Interactions between nitrifiers (AOA and AOB) and anammox bacteria had been recorded in the Black Sea (Lam et al. 2007) and in the Peruvian oxygen minimum zone (Lam et al. 2009), where nitrifiers were proposed to supply the nitrite to anammox to form a nitrification-anammox coupling. The significantly and positively correlations between AOA diversity and abundance with the anammox bacteria hzo gene abundances might also indicate that the complex interactions not only exist among microorganisms and mangrove forest but also within different N-transforming microorganisms. However, no similar relationships were found in between AOB and anammox bacteria, which indicated that AOB communities might be also affected by other environmental factors, such as salinity. Indeed, AOB diversity and abundances were found to be significantly correlated with salinity. Since salinity is a particularly important parameter for ammonia oxidation in coastal and estuary sediments, in part because of its influence on NH +4 adsorption in sediments (Boatman and Murray 1982; Boynton and Kemp 1985), it is thus reasonable that salinity has a strong influence on AOB which might be more important on nitrification in mangrove sediments. In addition, a positive correlation between AOA abundance and pH, and negative correlations between AOB abundance and AOB amoA/AOA amoA ratios with pH were found in the present study, indicating that sediment pH is also an important factor affecting the abundances of AOA and AOB in mangrove sediments (Table 3).

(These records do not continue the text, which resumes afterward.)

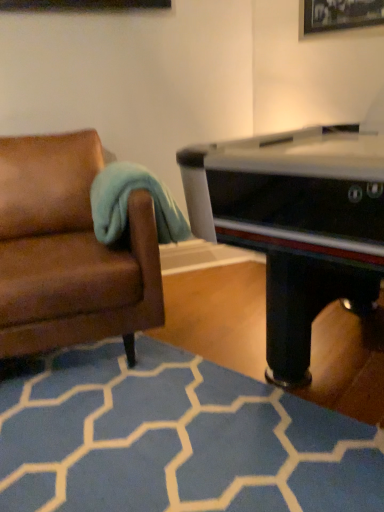
I want to click on blue carpet at lower center, so click(x=175, y=439).

Describe the element at coordinates (175, 439) in the screenshot. This screenshot has height=512, width=384. I see `blue carpet at lower center` at that location.

Find the location of `brown leather couch at left`. brown leather couch at left is located at coordinates (69, 252).

This screenshot has width=384, height=512. I want to click on blue carpet at lower center, so click(175, 439).

Is brown leather couch at left at the back of blue carpet at lower center?

No, brown leather couch at left is not at the back of blue carpet at lower center.

The width and height of the screenshot is (384, 512). In order to click on plain directly beneath the brown leather couch at left (from a real-world perspective) in this screenshot , I will do `click(175, 439)`.

Considering the points (175, 452) and (4, 208), which point is in front, point (175, 452) or point (4, 208)?

The point (175, 452) is more forward.

Is teal soft fabric at left far from blue carpet at lower center?

teal soft fabric at left is actually quite close to blue carpet at lower center.

Considering the positions of objects teal soft fabric at left and blue carpet at lower center in the image provided, who is behind, teal soft fabric at left or blue carpet at lower center?

teal soft fabric at left is further from the camera.

How many degrees apart are the facing directions of teal soft fabric at left and blue carpet at lower center?

The angle between the facing direction of teal soft fabric at left and the facing direction of blue carpet at lower center is 56.2 degrees.

Between teal soft fabric at left and blue carpet at lower center, which one appears on the left side from the viewer's perspective?

From the viewer's perspective, teal soft fabric at left appears more on the left side.

From the image's perspective, is teal soft fabric at left above or below brown leather couch at left?

teal soft fabric at left is above brown leather couch at left.

Is teal soft fabric at left oriented towards brown leather couch at left?

Yes, teal soft fabric at left is turned towards brown leather couch at left.

Is point (117, 162) farther from viewer compared to point (45, 247)?

Yes.

Can you confirm if teal soft fabric at left is bigger than brown leather couch at left?

No, teal soft fabric at left is not bigger than brown leather couch at left.

Which object is closer to the camera taking this photo, brown leather couch at left or blue carpet at lower center?

blue carpet at lower center is closer to the camera.

Is point (117, 333) less distant than point (226, 505)?

No, (117, 333) is behind (226, 505).

Is brown leather couch at left aimed at blue carpet at lower center?

Yes, brown leather couch at left is facing blue carpet at lower center.

Measure the distance between blue carpet at lower center and teal soft fabric at left.

blue carpet at lower center and teal soft fabric at left are 26.08 inches apart from each other.

Is point (121, 384) behind point (119, 196)?

Yes, it is.

Is blue carpet at lower center far away from teal soft fabric at left?

blue carpet at lower center is near teal soft fabric at left, not far away.

Is blue carpet at lower center in front of teal soft fabric at left?

Yes, blue carpet at lower center is in front of teal soft fabric at left.

Is the depth of brown leather couch at left less than that of teal soft fabric at left?

Yes, brown leather couch at left is in front of teal soft fabric at left.

From a real-world perspective, is brown leather couch at left positioned above or below teal soft fabric at left?

In terms of real-world spatial position, brown leather couch at left is below teal soft fabric at left.

Considering the sizes of objects brown leather couch at left and teal soft fabric at left in the image provided, who is bigger, brown leather couch at left or teal soft fabric at left?

With larger size is brown leather couch at left.

Does brown leather couch at left turn towards teal soft fabric at left?

No, brown leather couch at left is not facing towards teal soft fabric at left.

I want to click on plain located below the brown leather couch at left (from the image's perspective), so click(x=175, y=439).

This screenshot has height=512, width=384. I want to click on blanket located behind the blue carpet at lower center, so click(x=127, y=204).

From the image, which object appears to be farther from teal soft fabric at left, brown leather couch at left or blue carpet at lower center?

blue carpet at lower center.

Looking at the image, which one is located further to blue carpet at lower center, brown leather couch at left or teal soft fabric at left?

Among the two, teal soft fabric at left is located further to blue carpet at lower center.

Considering their positions, is teal soft fabric at left positioned further to brown leather couch at left than blue carpet at lower center?

blue carpet at lower center.

From the image, which object appears to be farther from blue carpet at lower center, teal soft fabric at left or brown leather couch at left?

Based on the image, teal soft fabric at left appears to be further to blue carpet at lower center.

Looking at the image, which one is located further to brown leather couch at left, blue carpet at lower center or teal soft fabric at left?

blue carpet at lower center.

From the image, which object appears to be farther from teal soft fabric at left, blue carpet at lower center or brown leather couch at left?

blue carpet at lower center.

Locate an element on the screen. This screenshot has width=384, height=512. studio couch that lies between teal soft fabric at left and blue carpet at lower center from top to bottom is located at coordinates point(69,252).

In conclusion, unique phylogenetic groups of archaeal and bacterial amoA genes were revealed in mangrove sediments, indicating site specific AOA and AOB occur in Mai Po mangrove sediments. The spatial distribution of AOA and AOB communities and abundances were strongly influenced by the presence of mangrove trees, nitrogen substrates, and anammox bacteria. Furthermore, the higher abundance of AOB than AOA indicated that AOB may play a more important role on nitrification in the mangrove sediment. The results provide more specific information on more effective use of mangrove wetlands as alternative biological systems for treatment of wastewater or surface run-off containing high inorganic nitrogen.